I've been trying to research this and I'm kind of confused.  I bought a KU subscription when it was on sale during the Prime sale over the summer.  However, now I see the Prime Reading program.  My KU expires in February.  Is it worth me continuing when I'm a prime member and can borrow books through Prime Reading?  Plus, I do have my regular library that lets me borrow books for nothing.  I'm considering dropping KU in February.


----------



## The Hooded Claw (Oct 12, 2009)

I don't think that they give you any special deal that you lose if there is a gap in your KU subscription, right? Sounds like it is worth going without KU for a month and seeing if you miss it. I haven't tried it yet, but there are some changes to the reading part of Prime that may make KU less attractive aLao.


----------



## Yvonne473 (Jun 9, 2012)

It sounds like it's uncertain if we will get all the same books with Prime Reading.  Since I have until February to renew KU, it should give me time to explore and see if the books are pretty much the same.


----------



## smashthegamestate (Jul 31, 2016)

KU has been going downhill. I say this as a KU author.


----------



## Ann in Arlington (Oct 27, 2008)

Yvonne473 said:


> I've been trying to research this and I'm kind of confused. I bought a KU subscription when it was on sale during the Prime sale over the summer. However, now I see the Prime Reading program. My KU expires in February. Is it worth me continuing when I'm a prime member and can borrow books through Prime Reading? Plus, I do have my regular library that lets me borrow books for nothing. I'm considering dropping KU in February.


KU has a much larger selection -- well over a million titles.

Prime Reading has a smaller set -- just over a thousand, which includes magazines.
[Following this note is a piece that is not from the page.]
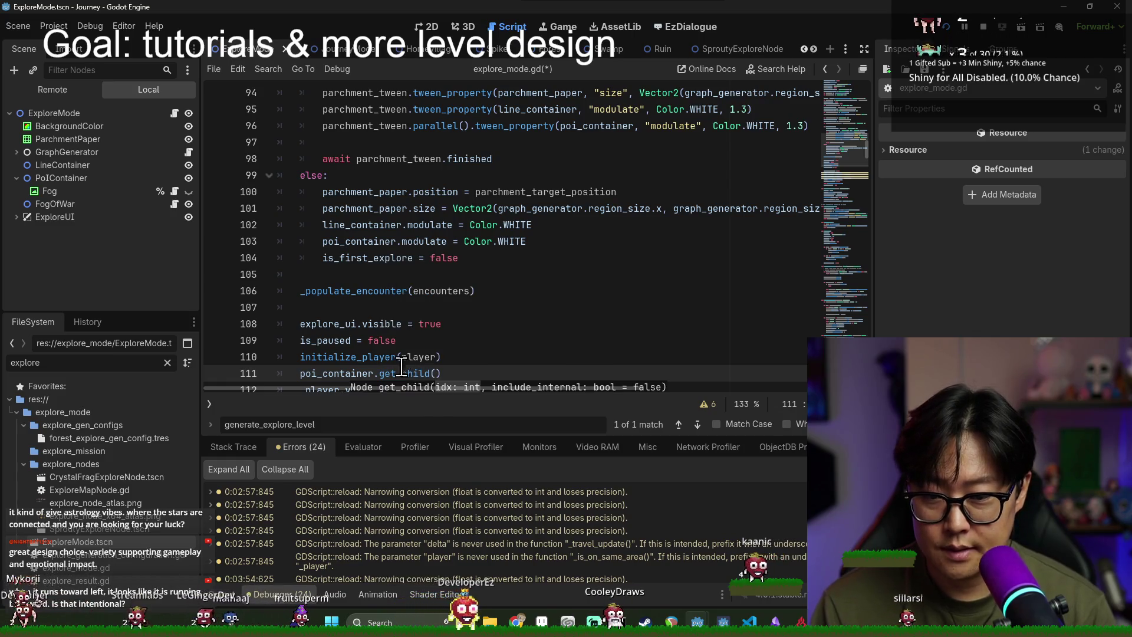
pyautogui.press('Left')
pyautogui.write('ren')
It's a subset of KU titles; curated as authors were, apparently, invited to have their books included. As such, though the genres may or may not appeal, you won't have to wade through scammy books and other flotsam and jetsam.
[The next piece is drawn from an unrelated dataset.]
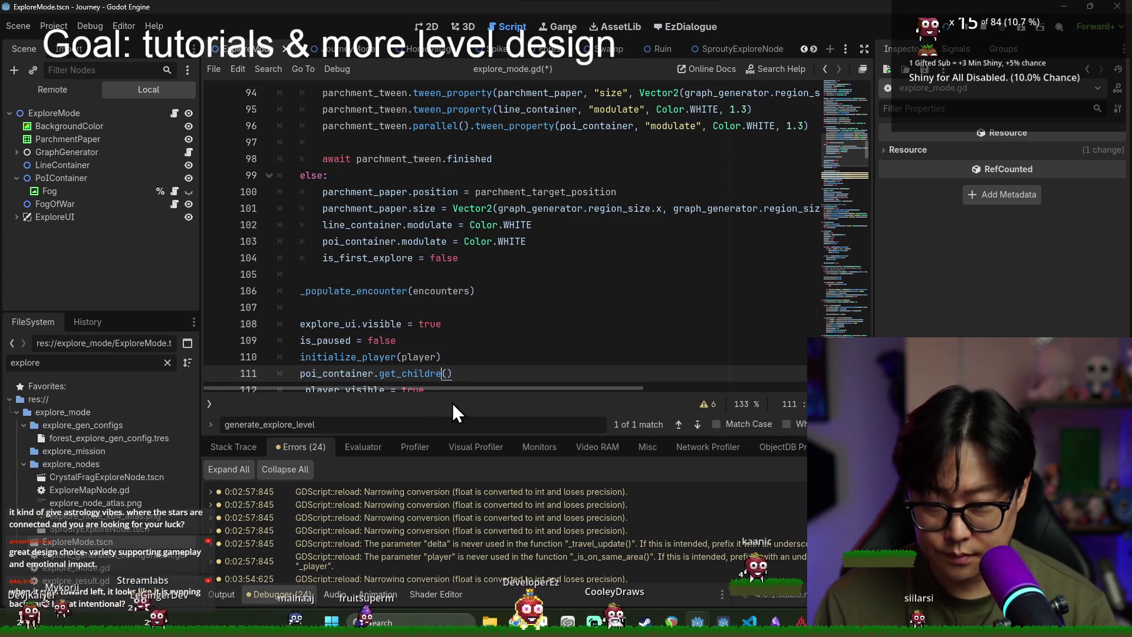
pyautogui.write('en')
I _think_ KOLL may still be around. So even with prime reading, you'd still be able to choose one a month from the broader KOLL -- which overlaps at least 90% with the KU catalog, best as I can tell.

If you mostly read mainstream, the libraries will probably eventually have them for you.

My KU subscription expires in December and I hadn't intended to renew even before this announcement. It has reinforced that decision for me.


----------



## Yvonne473 (Jun 9, 2012)

Ann in Arlington said:


> KU has a much larger selection -- well over a million titles.
> 
> Prime Reading has a smaller set -- just over a thousand, which includes magazines. It's a subset of KU titles; curated as authors were, apparently, invited to have their books included. As such, though the genres may or may not appeal, you won't have to wade through scammy books and other flotsam and jetsam.
> 
> ...


I had been debating back and forth whether to continue with KU before this announcement, too. I'm kind of feeling as you do and - unless something changes - I'll be ending it when my subscription ends. If KOLL is still around, then I don't really need KU anyway.


----------



## The Hooded Claw (Oct 12, 2009)

Ann in Arlington said:


> I _think_ KOLL may still be around. So even with prime reading, you'd still be able to choose one a month from the broader KOLL -- which overlaps at least 90% with the KU catalog, best as I can tell.


Yep, I borrowed a KOLL book this weekend. Still with us.


----------



## Ann in Arlington (Oct 27, 2008)

The Hooded Claw said:


> Yep, I borrowed a KOLL book this weekend. Still with us.


That's good to know! Because, although you can only get one a month, the catalog is MUCH larger than the Prime Reading catalog.


----------